Lyft Stock: Buy, sell, or keep it?


If you ask the professional analyst community about ride sharing companies lyft (NASDAQ: Lift)they will collectively tell you that the stock price may be strong. At the time of writing, the average price target for analysts is $18.69 per share, according to 32 analysts tracked by Tipranks. This shows an almost 40% increase from where you traded at the time of this writing.

That said, the analyst community is often wrong. And I believe it is again wrong regarding Lyft’s price targets. But I don’t mean that in the way you might think.

I don’t think analysts are like that That’s allWe estimate the potential for LYFT investments today. On the contrary, I believe there are a lot of it Higher It’s a better chance than it gets trust, and I believe it Lyft Stock is a purchase today.

I will not deny that Uber Technology (NYSE: Uber) This is an 800 pound gorilla on board. However, Lyft ranks second in the US and benefits from the ongoing adoption trend. Generally speaking, ride space continues to gain ground. And the growth in the industry helped Lyft set an active rider record in the third quarter of 2024.

In the third quarter, Lyft had 24.4 million active riders, up 9% from the previous year. The company also set ride records during the quarter. There were 217 million vehicles in the third quarter, an increase of 16%. Therefore, these metrics clearly show two things: Lyft attracts more users, and these users often ride Lyft.

They are good underlying business trends. However, Lyft’s finances are also moving in a positive direction. CEO David Risher took over in April 2023. This chart clearly shows that something had happened around that time.

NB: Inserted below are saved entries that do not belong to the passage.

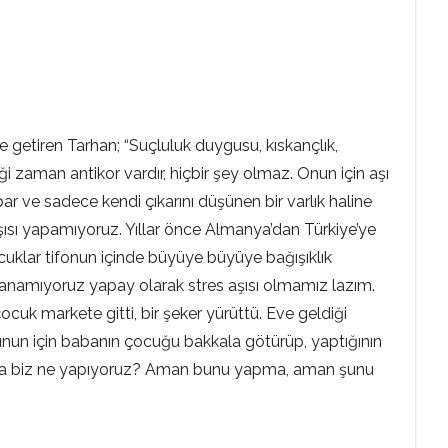
e getiren Tarhan; “Suçluluk duygusu, kıskançlık,
ldiği zaman antikor vardır, hiçbir şey olmaz. Onun için aşı
ar ve sadece kendi çıkarını düşünen bir varlık haline
 aşısı yapamıyoruz. Yıllar önce Almanya’dan Türkiye’ye
cuklar tifonun içinde büyüye büyüye bağışıklık
lanamıyoruz yapay olarak stres aşısı olmamız lazım.
ocuk markete gitti, bir şeker yürüttü. Eve geldiği
nun için babanın çocuğu bakkala götürüp, yaptığının
. Ama biz ne yapıyoruz? Aman bunu yapma, aman şunu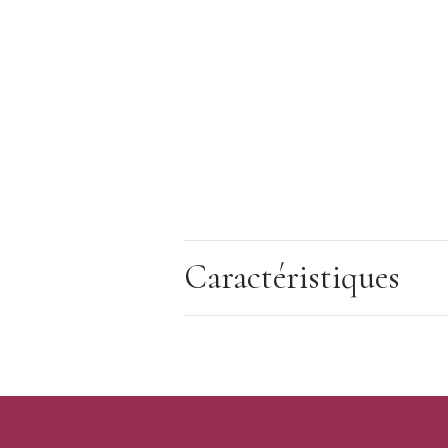
Caractéristiques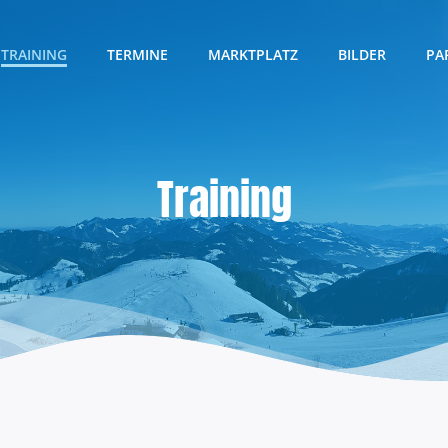
TRAINING
TERMINE
MARKTPLATZ
BILDER
PA
Training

Lyft Free Cash Flow (Quarterly) Chart
Lyft Free Cash Flow (Quarterly) Data based on data YCHARTS

As is clear from the charts, Lyft’s new CEO was serious Free cash flowand the company quickly improved. Today, it is for the first time in its history that free cash flow is positive.

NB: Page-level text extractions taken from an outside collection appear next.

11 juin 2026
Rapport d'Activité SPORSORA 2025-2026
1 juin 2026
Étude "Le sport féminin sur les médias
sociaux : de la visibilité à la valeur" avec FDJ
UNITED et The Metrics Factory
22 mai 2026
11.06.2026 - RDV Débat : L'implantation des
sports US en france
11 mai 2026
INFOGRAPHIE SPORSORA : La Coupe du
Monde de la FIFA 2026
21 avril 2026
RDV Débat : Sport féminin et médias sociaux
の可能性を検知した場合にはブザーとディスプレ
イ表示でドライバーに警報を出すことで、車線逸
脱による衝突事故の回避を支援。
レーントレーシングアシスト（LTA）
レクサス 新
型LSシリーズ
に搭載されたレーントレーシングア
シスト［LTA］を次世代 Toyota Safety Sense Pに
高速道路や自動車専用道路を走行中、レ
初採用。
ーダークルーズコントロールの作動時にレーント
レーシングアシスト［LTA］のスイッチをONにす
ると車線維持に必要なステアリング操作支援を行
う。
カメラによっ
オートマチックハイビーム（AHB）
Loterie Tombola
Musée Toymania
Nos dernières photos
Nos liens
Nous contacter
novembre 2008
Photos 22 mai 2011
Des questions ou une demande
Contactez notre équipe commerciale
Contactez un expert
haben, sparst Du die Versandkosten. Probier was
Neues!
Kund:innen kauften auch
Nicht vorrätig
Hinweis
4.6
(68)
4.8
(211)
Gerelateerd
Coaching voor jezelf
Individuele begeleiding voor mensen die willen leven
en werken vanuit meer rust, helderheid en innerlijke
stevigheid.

In summary, Lyft’s business adoption level is encouraging, growing and profitable under new management. These things provide a good start to solid investment papers.

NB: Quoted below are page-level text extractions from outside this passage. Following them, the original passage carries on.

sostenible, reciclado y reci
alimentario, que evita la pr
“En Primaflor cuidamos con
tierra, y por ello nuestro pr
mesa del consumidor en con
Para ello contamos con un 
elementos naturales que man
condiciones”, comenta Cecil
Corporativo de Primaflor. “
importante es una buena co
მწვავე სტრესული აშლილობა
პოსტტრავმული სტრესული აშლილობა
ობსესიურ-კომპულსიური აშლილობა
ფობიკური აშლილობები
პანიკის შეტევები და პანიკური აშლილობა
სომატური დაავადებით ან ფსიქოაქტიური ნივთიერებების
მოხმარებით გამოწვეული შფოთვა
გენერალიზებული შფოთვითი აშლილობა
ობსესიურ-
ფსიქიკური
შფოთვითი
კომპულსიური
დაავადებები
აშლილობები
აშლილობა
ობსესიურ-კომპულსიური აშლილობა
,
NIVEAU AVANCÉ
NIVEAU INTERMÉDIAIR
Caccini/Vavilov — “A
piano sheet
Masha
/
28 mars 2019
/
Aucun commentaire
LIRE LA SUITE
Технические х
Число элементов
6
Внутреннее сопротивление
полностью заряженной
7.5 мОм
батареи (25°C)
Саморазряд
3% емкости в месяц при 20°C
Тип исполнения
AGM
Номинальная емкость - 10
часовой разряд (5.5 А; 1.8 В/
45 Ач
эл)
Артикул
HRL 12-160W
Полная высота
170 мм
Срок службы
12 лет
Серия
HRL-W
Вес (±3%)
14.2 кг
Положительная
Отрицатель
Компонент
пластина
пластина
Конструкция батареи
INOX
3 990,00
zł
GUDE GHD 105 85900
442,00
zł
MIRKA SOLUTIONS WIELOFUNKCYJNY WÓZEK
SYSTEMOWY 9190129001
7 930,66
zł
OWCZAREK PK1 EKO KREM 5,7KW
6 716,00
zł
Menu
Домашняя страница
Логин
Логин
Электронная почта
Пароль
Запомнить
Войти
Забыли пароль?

As for ratings, Lyft looks like a screaming bargain. Compared to Uber, Lyft stocks are valued at over 60% cheaper. This is true when measuring the valuation of a sale (P/S) from price and a free cash flow valuation from price.

The kicker here is that Lyft’s revenue is growing faster than Uber’s revenues now. High-growth businesses typically have a higher reputation. However, as the chart shows, Lyft is both high growth and inexpensive, and is a rare combination.